If prenuptial agreements exist so that we can decide which assets we don't want to bring into a marriage, why doesn't the law always reflect that, asks Philip Rutter

For many years pre and post nuptial agreements were regarded as contrary to public policy and therefore unenforceable. In the late 1990s, a very gradual judicial movement started attaching weight to nuptial agreements, culminating in 2010, with the case of Radmacher v Granatino where the Supreme Court held:

"The court should give effect to a nuptial agreement that is freely entered into by each party with a full appreciation of its implications unless in the circumstances prevailing it would not be fair to hold the parties to their agreement."

While the Supreme Court ruling means that a well-drafted and fair agreement should be upheld, the Family Court will not always do so and may find ways around its terms if it thinks the agreement produces an unfair outcome. For example, by awarding maintenance if an agreement does not explicitly exclude a maintenance claim.

The Family Court has also been unwilling to follow a contractually agreed foreign marital property regime on an English divorce.

Law Commission report

The Law Commission looked at 'Matrimonial property, needs and agreements', reporting in early 2014. It recommend that 'qualifying nuptial agreements' be enforceable as contracts, but with the significant caveat that agreements that deal irrevocably with future needs for housing, child care, income or any other aspects of 'financial needs' should not be contractually enforceable.

Deech's Bill

Baroness Deech shortly afterwards introduced a far simpler private member's bill which is currently being steered through the House of Lords. Her Bill proposes that nuptial agreements be treated as binding, with the only requirements being that both parties receive independent legal advice, the agreement is made not less than 21 days before the marriage and there is full disclosure of assets.

Baroness Deech has been widely quoted as saying that current divorce law sends a bad message to young women, suggesting that the route to wealth is not hard work, but simply marrying a footballer. We can only guess at the number of 'gold diggers' looking to get rich by marrying (and divorcing) a wealthy man or woman, but London's title as the divorce capital of the world is not without a ring of truth.

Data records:

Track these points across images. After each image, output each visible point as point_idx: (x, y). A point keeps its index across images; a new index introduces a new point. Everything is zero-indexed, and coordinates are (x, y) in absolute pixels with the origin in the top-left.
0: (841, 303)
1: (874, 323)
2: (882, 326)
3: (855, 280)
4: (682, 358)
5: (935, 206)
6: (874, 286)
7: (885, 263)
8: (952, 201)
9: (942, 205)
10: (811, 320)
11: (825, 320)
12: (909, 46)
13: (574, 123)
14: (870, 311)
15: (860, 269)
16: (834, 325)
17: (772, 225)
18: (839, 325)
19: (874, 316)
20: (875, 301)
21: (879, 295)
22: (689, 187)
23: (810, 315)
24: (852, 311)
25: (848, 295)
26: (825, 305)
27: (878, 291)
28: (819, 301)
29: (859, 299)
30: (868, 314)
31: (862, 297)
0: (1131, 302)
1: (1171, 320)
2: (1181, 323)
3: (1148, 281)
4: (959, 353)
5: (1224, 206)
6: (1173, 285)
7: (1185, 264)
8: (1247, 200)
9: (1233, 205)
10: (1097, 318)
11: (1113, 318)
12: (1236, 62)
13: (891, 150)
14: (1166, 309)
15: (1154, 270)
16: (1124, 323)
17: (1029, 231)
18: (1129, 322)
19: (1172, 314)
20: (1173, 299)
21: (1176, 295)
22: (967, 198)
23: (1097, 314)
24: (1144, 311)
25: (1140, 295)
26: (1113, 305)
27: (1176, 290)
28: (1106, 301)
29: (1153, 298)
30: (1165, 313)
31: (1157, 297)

- **What you are asked to do**: Quote the article on prenuptial agreements in full, word for word.

- **Problem solution**:
If prenuptial agreements exist so that we can decide which assets we don't want to bring into a marriage, why doesn't the law always reflect that, asks Philip Rutter

For many years pre and post nuptial agreements were regarded as contrary to public policy and therefore unenforceable. In the late 1990s, a very gradual judicial movement started attaching weight to nuptial agreements, culminating in 2010, with the case of Radmacher v Granatino where the Supreme Court held:

"The court should give effect to a nuptial agreement that is freely entered into by each party with a full appreciation of its implications unless in the circumstances prevailing it would not be fair to hold the parties to their agreement."

While the Supreme Court ruling means that a well-drafted and fair agreement should be upheld, the Family Court will not always do so and may find ways around its terms if it thinks the agreement produces an unfair outcome. For example, by awarding maintenance if an agreement does not explicitly exclude a maintenance claim.

The Family Court has also been unwilling to follow a contractually agreed foreign marital property regime on an English divorce.

Law Commission report

The Law Commission looked at 'Matrimonial property, needs and agreements', reporting in early 2014. It recommend that 'qualifying nuptial agreements' be enforceable as contracts, but with the significant caveat that agreements that deal irrevocably with future needs for housing, child care, income or any other aspects of 'financial needs' should not be contractually enforceable.

Deech's Bill

Baroness Deech shortly afterwards introduced a far simpler private member's bill which is currently being steered through the House of Lords. Her Bill proposes that nuptial agreements be treated as binding, with the only requirements being that both parties receive independent legal advice, the agreement is made not less than 21 days before the marriage and there is full disclosure of assets.

Baroness Deech has been widely quoted as saying that current divorce law sends a bad message to young women, suggesting that the route to wealth is not hard work, but simply marrying a footballer. We can only guess at the number of 'gold diggers' looking to get rich by marrying (and divorcing) a wealthy man or woman, but London's title as the divorce capital of the world is not without a ring of truth.